The IRS interaction with the *environment* can be outlined as follows: the IRS observes the current *state*,  $s$ , of the environment and takes an *action*,  $a$ , predicated upon the observed state. The IRS then receives a *reward*,  $r$ , for the action taken and a new *state* observation,  $s'$ , from the environment. Once

the experience is acquired,  $\langle s, a, r, s' \rangle$ , the IRS trains the DRL model using current and past experiences, in the second part.

Let the term “experience” indicates the information captured in one learning episode, and define the concatenated *sampled* channel vector as

$$\bar{\mathbf{h}} = \text{vec}([\bar{\mathbf{h}}_1, \bar{\mathbf{h}}_2, \dots, \bar{\mathbf{h}}_K]). \quad (6)$$

Assume that the one learning episode occurs every coherence block and let  $T$  be the maximum number of episodes,  $\bar{\mathbf{h}}(t)$  denotes the concatenated *sampled* channel vector at the  $t^{\text{th}}$  episode, where  $t = 1, \dots, T$ . Part I steps are summarized as follows.

**1. Sampled channel estimation (lines 3,13):** The transmitter and receiver transmits two orthogonal uplink pilots.
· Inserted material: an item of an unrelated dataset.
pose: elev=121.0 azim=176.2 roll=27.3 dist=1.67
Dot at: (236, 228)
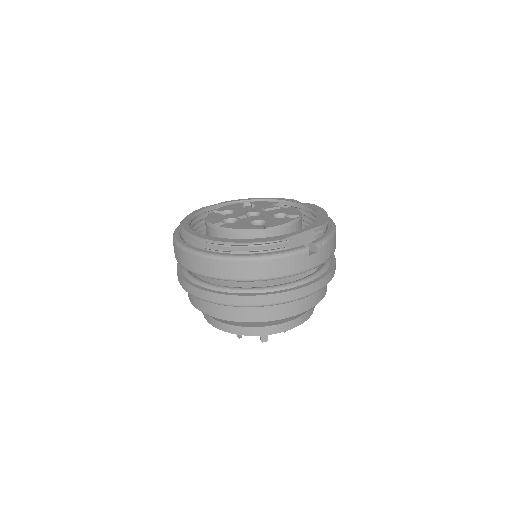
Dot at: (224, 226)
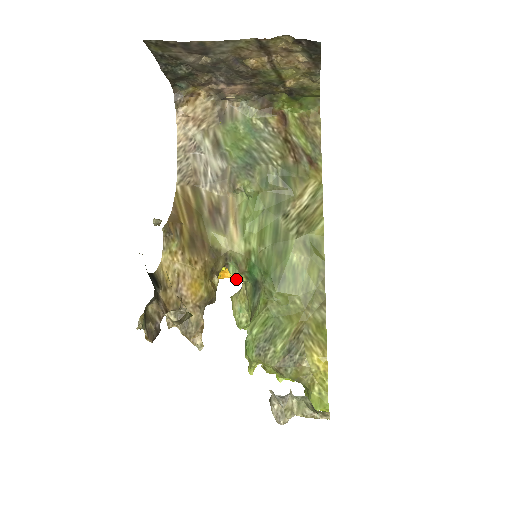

The IRS active elements will receive these pilots and estimate the *sampled* channel vectors to construct the multipath signature.
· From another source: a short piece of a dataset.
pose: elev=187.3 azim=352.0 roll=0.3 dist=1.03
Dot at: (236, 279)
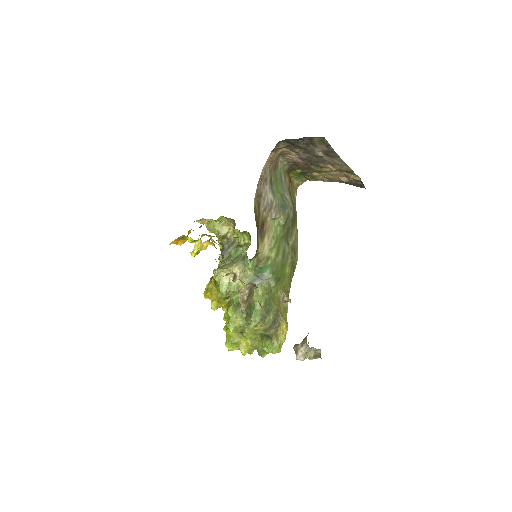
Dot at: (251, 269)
$$\hat{\mathbf{h}}_{T,k}(t) = \bar{\mathbf{h}}_{T,k}(t) + \mathbf{v}_k, \hat{\mathbf{h}}_{R,k}(t) = \bar{\mathbf{h}}_{R,k}(t) + \mathbf{w}_k, \quad (7)$$

$$\hat{\mathbf{h}}_k(t) = \hat{\mathbf{h}}_{T,k}(t) \odot \hat{\mathbf{h}}_{R,k}(t), \quad (8)$$

$$\hat{\mathbf{h}}(t) = \text{vec}([\hat{\mathbf{h}}_1(t), \hat{\mathbf{h}}_2(t), \dots, \hat{\mathbf{h}}_K(t)]). \quad (9)$$

where  $\mathbf{v}_k, \mathbf{w}_k \sim \mathcal{N}_{\mathbb{C}}(\mathbf{0}, \sigma_n^2 \mathbf{I})$  are the receive noise vectors.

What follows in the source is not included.